Home / Tutorials / STM32 Tutorial / Understanding -O1, -O2, -O3, -Os, and -Og in Embedded Firmware
pcbway
Compiler optimization levels

Understanding -O1, -O2, -O3, -Os, and -Og in Embedded Firmware

When compiling embedded C or C++ firmware, you will often see compiler flags such as -O0, -O1, -O2, -O3, -Os, and -Og. These are compiler optimization levels. They tell the compiler how much effort it should spend improving the generated machine code.

For desktop applications, optimization usually means “make the program run faster.” In embedded systems, optimization has a wider meaning. You may care about speed, flash usage, RAM usage, interrupt latency, power consumption, boot time, or debugging reliability. Choosing the wrong optimization level can result in larger firmware, increased difficulty in debugging, or even expose bugs that were previously hidden at lower optimization levels.

This tutorial explains what each optimization level does, when to use it, and what embedded developers should be aware of.


What Is Compiler Optimization?

Compiler optimization is the process of transforming your source code into more efficient machine code without changing the intended behavior of the program.

For example, this code:

int x = 5 * 10;

may be compiled as if it were written like this:

int x = 50;

The compiler can also remove unused code, simplify loops, inline small functions, reduce memory accesses, and store variables in CPU registers instead of RAM.

In embedded systems, these optimizations can make a big difference. A small 8-bit AVR, an ARM Cortex-M0, or an ESP32 has limited flash, limited RAM, and real-time timing requirements. The compiler’s optimization level affects all of these.


Common Optimization Levels

-O0 : No Optimization

-O0 means optimization is disabled. This is usually the default when no optimization flag is provided.

Example:

arm-none-eabi-gcc main.c -O0 -g -o firmware.elf

This level is commonly used during early debugging because the generated code closely follows the source code.

Advantages:

- Fast compile time
- Easiest debugging
- Variables are easier to inspect
- Breakpoints behave more predictably

Disadvantages:

- Larger code
- Slower execution
- Higher power consumption in some cases
- Timing may be very different from release builds

For embedded development, -O0 is useful while bringing up hardware, checking peripheral initialization, or stepping through code line by line.
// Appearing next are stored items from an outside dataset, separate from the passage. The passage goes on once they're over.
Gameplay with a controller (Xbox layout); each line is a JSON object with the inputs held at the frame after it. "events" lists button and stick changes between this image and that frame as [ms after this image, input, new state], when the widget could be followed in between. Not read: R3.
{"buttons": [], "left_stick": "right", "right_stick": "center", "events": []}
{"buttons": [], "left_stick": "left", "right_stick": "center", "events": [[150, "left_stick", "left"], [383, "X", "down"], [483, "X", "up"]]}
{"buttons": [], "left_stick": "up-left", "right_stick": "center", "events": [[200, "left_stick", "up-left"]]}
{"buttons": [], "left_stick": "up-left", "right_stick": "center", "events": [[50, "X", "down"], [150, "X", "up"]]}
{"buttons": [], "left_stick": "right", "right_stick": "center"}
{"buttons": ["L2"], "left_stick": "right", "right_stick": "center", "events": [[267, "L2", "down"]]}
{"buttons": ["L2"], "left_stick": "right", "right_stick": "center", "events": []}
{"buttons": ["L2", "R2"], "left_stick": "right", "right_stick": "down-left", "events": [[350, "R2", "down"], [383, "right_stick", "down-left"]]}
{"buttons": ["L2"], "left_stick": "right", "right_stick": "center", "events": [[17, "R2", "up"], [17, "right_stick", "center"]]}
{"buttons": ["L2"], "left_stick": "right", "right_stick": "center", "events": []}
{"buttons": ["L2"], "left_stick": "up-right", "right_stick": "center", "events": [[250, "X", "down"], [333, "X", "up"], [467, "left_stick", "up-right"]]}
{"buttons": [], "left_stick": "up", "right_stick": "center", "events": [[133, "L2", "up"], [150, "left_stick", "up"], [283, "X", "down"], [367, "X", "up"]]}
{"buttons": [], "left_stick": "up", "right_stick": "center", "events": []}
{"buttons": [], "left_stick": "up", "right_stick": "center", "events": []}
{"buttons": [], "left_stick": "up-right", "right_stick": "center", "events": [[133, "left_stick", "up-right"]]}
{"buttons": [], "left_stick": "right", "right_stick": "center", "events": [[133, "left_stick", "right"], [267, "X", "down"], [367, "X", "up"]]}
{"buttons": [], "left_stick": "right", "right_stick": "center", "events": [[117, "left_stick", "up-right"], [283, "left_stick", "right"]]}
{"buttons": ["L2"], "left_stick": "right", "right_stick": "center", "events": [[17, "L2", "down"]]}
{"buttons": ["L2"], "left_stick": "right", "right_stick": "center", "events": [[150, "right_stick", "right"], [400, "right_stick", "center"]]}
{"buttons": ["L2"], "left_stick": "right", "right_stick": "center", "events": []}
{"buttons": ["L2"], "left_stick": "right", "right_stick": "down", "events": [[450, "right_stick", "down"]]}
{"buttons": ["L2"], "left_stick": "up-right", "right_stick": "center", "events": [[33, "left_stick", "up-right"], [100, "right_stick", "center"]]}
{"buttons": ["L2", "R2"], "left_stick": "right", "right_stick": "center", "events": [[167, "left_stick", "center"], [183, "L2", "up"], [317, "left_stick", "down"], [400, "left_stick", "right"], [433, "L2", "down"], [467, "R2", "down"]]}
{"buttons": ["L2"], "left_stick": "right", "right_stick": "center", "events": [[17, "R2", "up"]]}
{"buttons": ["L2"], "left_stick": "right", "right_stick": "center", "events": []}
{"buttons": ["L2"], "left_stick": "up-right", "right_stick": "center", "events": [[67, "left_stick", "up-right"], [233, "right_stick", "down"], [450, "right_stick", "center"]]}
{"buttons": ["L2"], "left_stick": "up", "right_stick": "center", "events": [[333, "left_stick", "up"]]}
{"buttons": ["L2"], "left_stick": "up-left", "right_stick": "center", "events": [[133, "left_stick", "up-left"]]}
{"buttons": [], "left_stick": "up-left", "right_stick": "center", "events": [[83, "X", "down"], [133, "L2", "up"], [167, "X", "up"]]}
However, you should not assume that firmware tested only at -O0 will behave the same way at release optimization levels.


-O1: Basic Optimization

-O1 enables a basic set of optimizations. It improves code quality without being too aggressive.

Example:

arm-none-eabi-gcc main.c -O1 -g -o firmware.elf

At this level, the compiler may remove unused code, simplify expressions, reduce redundant memory loads, and make better use of CPU registers.

For embedded use, -O1 is a good first step when you want better performance than -O0 but still want debugging to remain somewhat manageable.

Use -O1 when:

- You want light optimization
- You are debugging a timing-sensitive issue
- `-O0` is too slow or too large
- You are not yet ready to use full release optimization

However, many embedded projects skip -O1 and use either -Og for debugging or -O2 / -Os for release builds.


-O2: Common Release Optimization

-O2 is one of the most common optimization levels for production firmware.

Example:

arm-none-eabi-gcc main.c -O2 -o firmware.elf

This level enables many optimizations that improve speed without usually causing a huge increase in code size.

In embedded systems, -O2 is often a good default for release builds when performance matters.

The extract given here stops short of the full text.